In Semedo et al. 2022, the use the CCA and PCFA algorithms. The PCFA is jitter corrected.

PCA

In Okazawa et al. 2021 they used PCA to visual the neural population response manifolds. For them, they applied this to the PSTHs.

Some details

It seems window sizes are generally small (maybe a few 100ms), and the binsize ranges from 1 - 25ms. However, this is often chosen based on how narrow of an interaction we are looking. E.g. if using very small bins 1ms - 20ms, the CCA will often only pick up one dimension of activity.

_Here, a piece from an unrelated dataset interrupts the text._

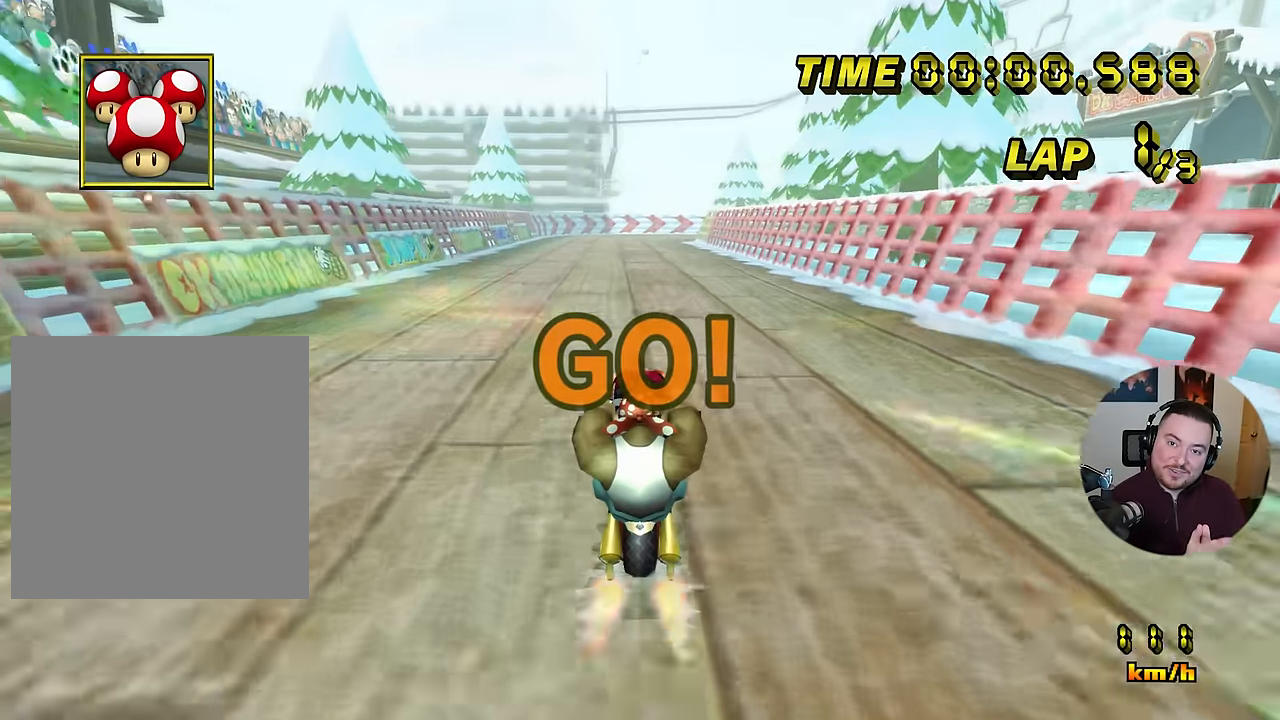
{"buttons": ["A"], "left_stick": "center", "events": []}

Also note pCCA, which also gives probabilities.

References

1. Yu, Byron M., et al. "Gaussian-process factor analysis for low-dimensional single-trial analysis of neural population activity." Advances in neural information processing systems 21 (2008).
2. Semedo et al. Feedforward and feedback interactions between visual cortical areas use different population activity patterns.
3. Okazawa et al. 2021 - Representational geometry of perceptual decisions in the monkey parietal cortex.